● **Your task**
Can you rewrite every line of the entries below as a Markdown table with the columns Row and Entry text, skipping blank lines and leaving the pictures out?

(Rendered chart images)
* * * * *

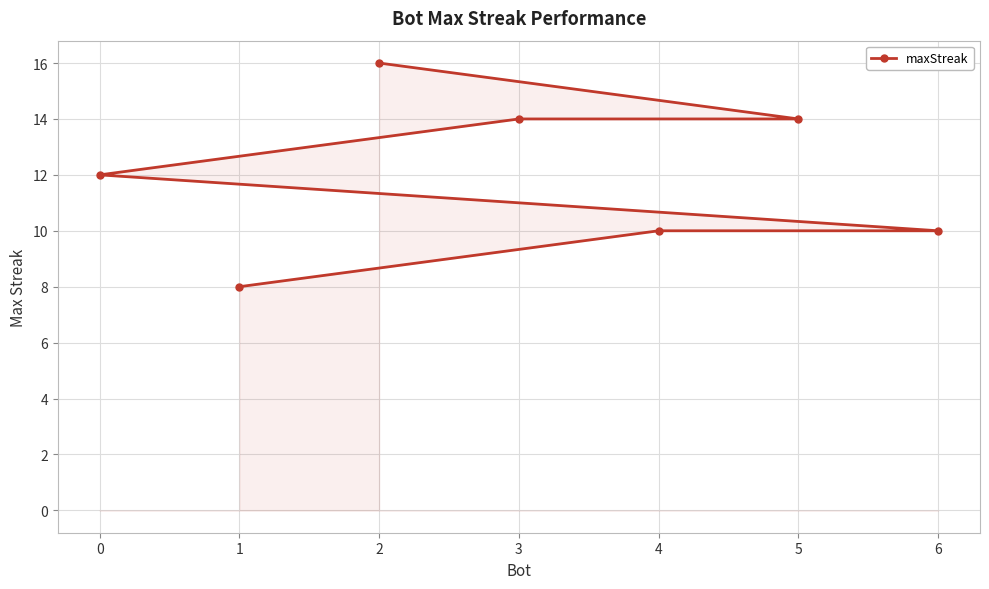

Approximately how many times larger is the value at 4 compared to 0?

0.8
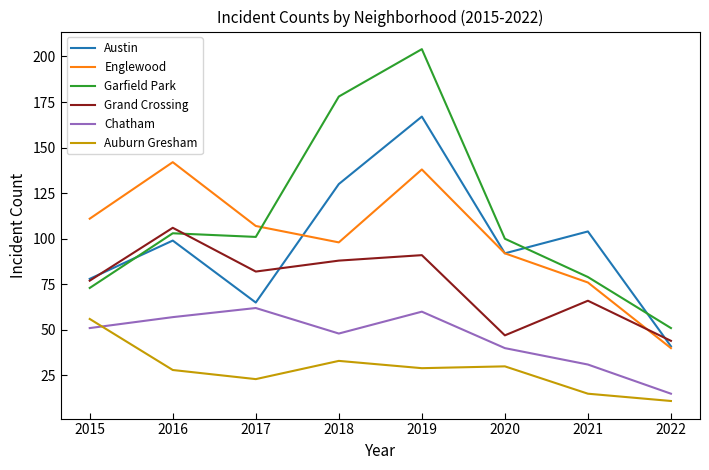

Where does the Auburn Gresham series first go above 29?

2015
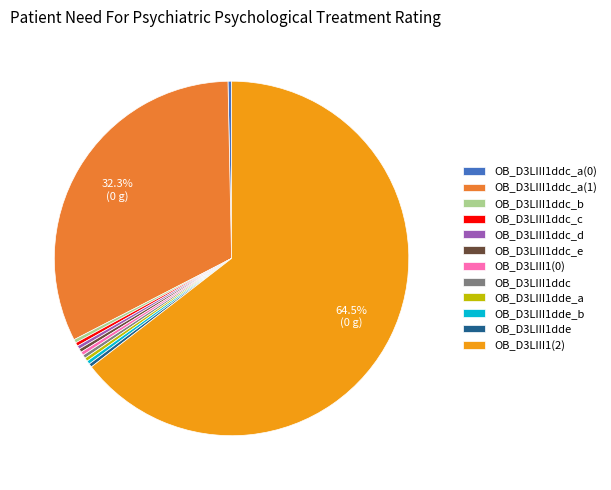

To the nearest percent, what is the difference between the OB_D3LIII1(0) and OB_D3LIII1ddc_a(1) slice percentages?

32%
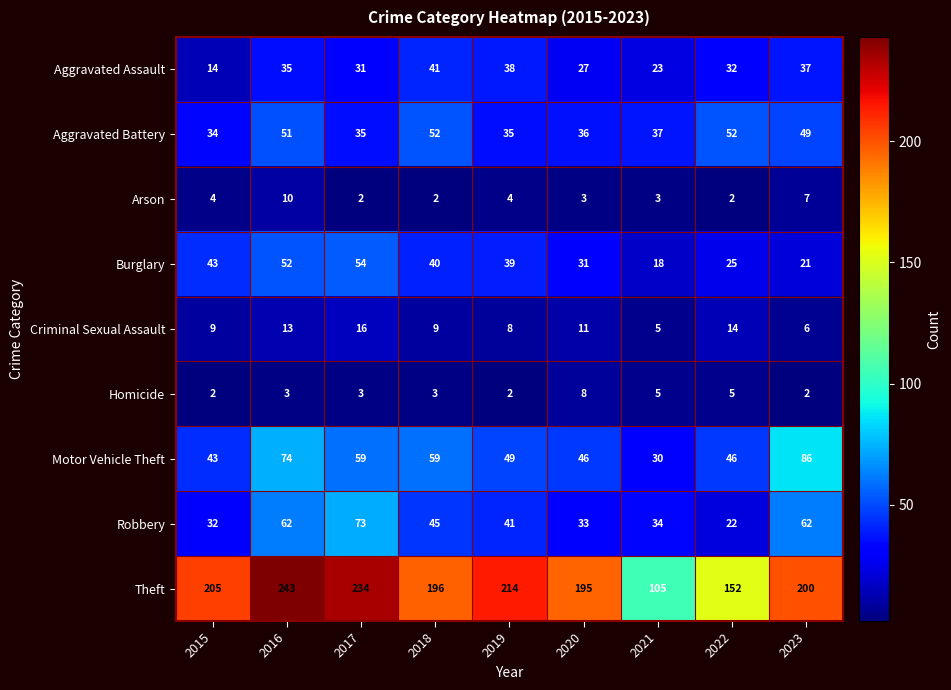

What is the approximate value of Robbery at 2018?

45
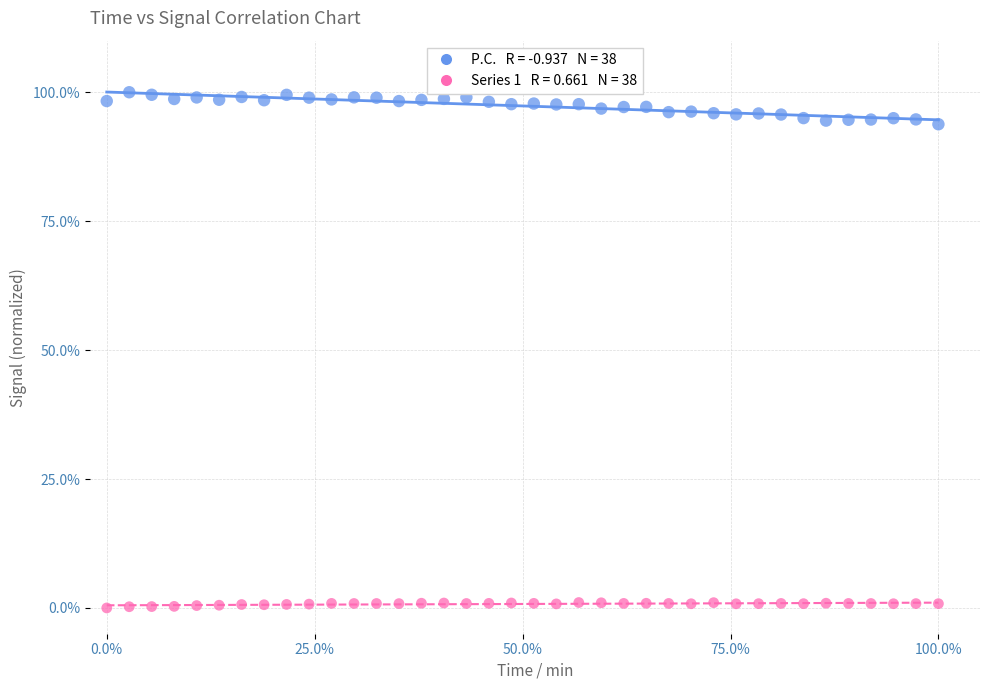

Across all data points, what is the range of X values (max minus min)?

100.0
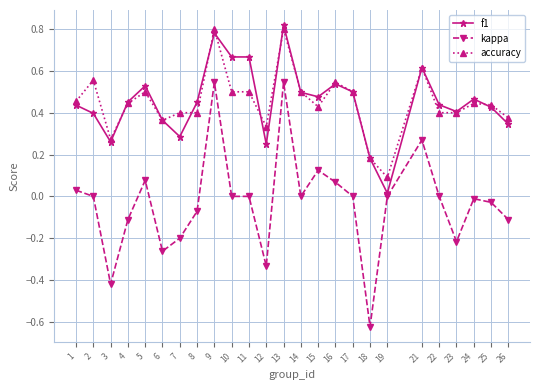

Between 18 and 23, which series saw the biggest shift?

kappa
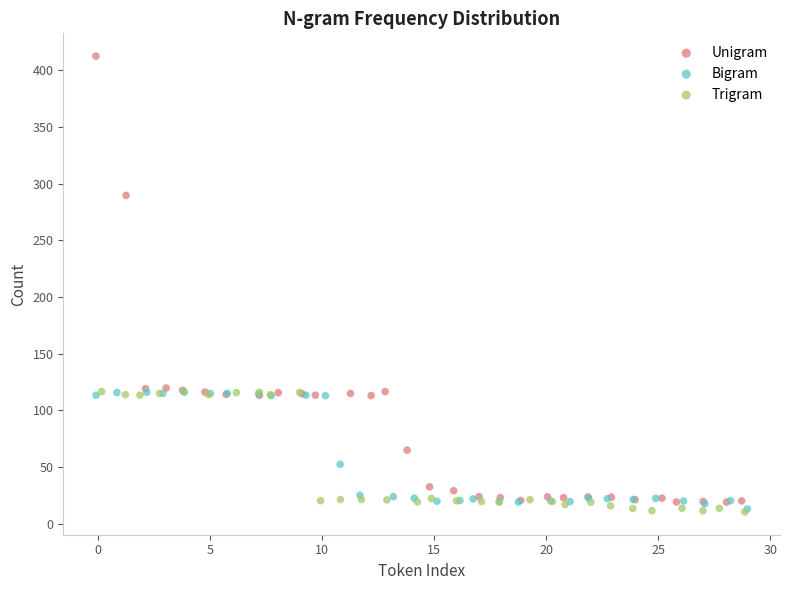

What are all the series names shown in the legend?

Unigram, Bigram, Trigram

* * * * *

● **Solution**
| Row | Entry text |
|---|---|
| 1 | Approximately how many times larger is the value at 4 compared to 0? |
| 2 | 0.8 |
| 3 | Where does the Auburn Gresham series first go above 29? |
| 4 | 2015 |
| 5 | To the nearest percent, what is the difference between the OB_D3LIII1(0) and OB_D3LIII1ddc_a(1) slice percentages? |
| 6 | 32% |
| 7 | What is the approximate value of Robbery at 2018? |
| 8 | 45 |
| 9 | Across all data points, what is the range of X values (max minus min)? |
| 10 | 100.0 |
| 11 | Between 18 and 23, which series saw the biggest shift? |
| 12 | kappa |
| 13 | What are all the series names shown in the legend? |
| 14 | Unigram, Bigram, Trigram |